# GFCI will not reset



## imadns (Dec 19, 2011)

I have a problem that is intriguing me, and would appreciate any help with this problem. Thanks in advance

I have a GFCI that is in a sunroom. It tripped. Tried resetting it, but it will not reset.

I diconnected all the downstream receptacles by disconnecting the load wire, and still will not reset. I bought a new GFCI receptacle, and connected the line side to the wire, with nothing attached to the load end, and it too will not reset.

I connected the new GFCI to another wire, and it did reset OK, even the old one did. I left the GFCI reset, and wired it to the wire in the sunroom, and it worked. I then attached the load side, and all the downstream receptacles worked OK. It did not trip, even after attaching all the appliances to it.

I then Pushed the test button, and was unable to reset it again, and all receptacles went dead. I got a third GFCI, same result. I kept the GFCI tripped as I need to figure out what is wrong, before leaving it on. 

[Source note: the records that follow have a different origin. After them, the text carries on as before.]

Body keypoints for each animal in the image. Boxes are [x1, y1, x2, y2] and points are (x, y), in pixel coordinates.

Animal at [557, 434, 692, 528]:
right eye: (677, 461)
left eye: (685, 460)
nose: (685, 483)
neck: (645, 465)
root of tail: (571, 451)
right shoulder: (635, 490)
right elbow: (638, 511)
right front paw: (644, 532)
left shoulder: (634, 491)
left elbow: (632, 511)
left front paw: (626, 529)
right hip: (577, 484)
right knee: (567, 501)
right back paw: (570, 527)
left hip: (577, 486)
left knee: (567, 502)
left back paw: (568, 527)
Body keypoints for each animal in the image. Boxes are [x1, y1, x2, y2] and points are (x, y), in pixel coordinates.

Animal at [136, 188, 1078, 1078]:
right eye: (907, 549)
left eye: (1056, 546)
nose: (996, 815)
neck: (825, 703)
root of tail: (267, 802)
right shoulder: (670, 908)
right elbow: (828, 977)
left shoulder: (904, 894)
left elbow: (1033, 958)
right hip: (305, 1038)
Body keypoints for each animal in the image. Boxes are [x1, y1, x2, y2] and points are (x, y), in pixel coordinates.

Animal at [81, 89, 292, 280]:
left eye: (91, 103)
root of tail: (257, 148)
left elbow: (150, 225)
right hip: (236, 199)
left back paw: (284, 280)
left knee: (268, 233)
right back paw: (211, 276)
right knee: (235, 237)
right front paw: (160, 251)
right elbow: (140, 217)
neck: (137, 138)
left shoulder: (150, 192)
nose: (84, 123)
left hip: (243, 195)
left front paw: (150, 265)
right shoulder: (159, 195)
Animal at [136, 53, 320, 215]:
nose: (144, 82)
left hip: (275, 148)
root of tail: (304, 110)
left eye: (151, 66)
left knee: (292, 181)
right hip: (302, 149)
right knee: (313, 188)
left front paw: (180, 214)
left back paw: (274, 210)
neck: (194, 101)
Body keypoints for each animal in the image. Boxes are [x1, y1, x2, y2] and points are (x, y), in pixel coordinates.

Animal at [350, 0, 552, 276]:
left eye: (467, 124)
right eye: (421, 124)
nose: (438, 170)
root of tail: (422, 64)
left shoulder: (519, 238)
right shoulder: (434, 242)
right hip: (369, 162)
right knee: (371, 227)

Could this be a problem upstream. What can be done to trooblshoot the problem. Help please.

Thanks


----------



## JoeD (Dec 20, 2011)

Check the breaker. Some GFCIs won't reset if there is no power. Turn off then back on. Some breakers will look on when they are tripped.
If breaker is good then look another GFCI or a loose connection upstream.


----------



## nealtw (Dec 20, 2011)

You are looking for white touching ground in that box or the main breaker box or some box in between. If not then you may have a damaged wire.


----------



## imadns (Dec 23, 2011)

Thanks for your help.
I traced the wire to a junction box, the white wire was loose. I disconnected the wire, ran a new wire to the panel and connected both ends in a new junction box. The GFCI now works perfectly.
Again thanks for all your help.


----------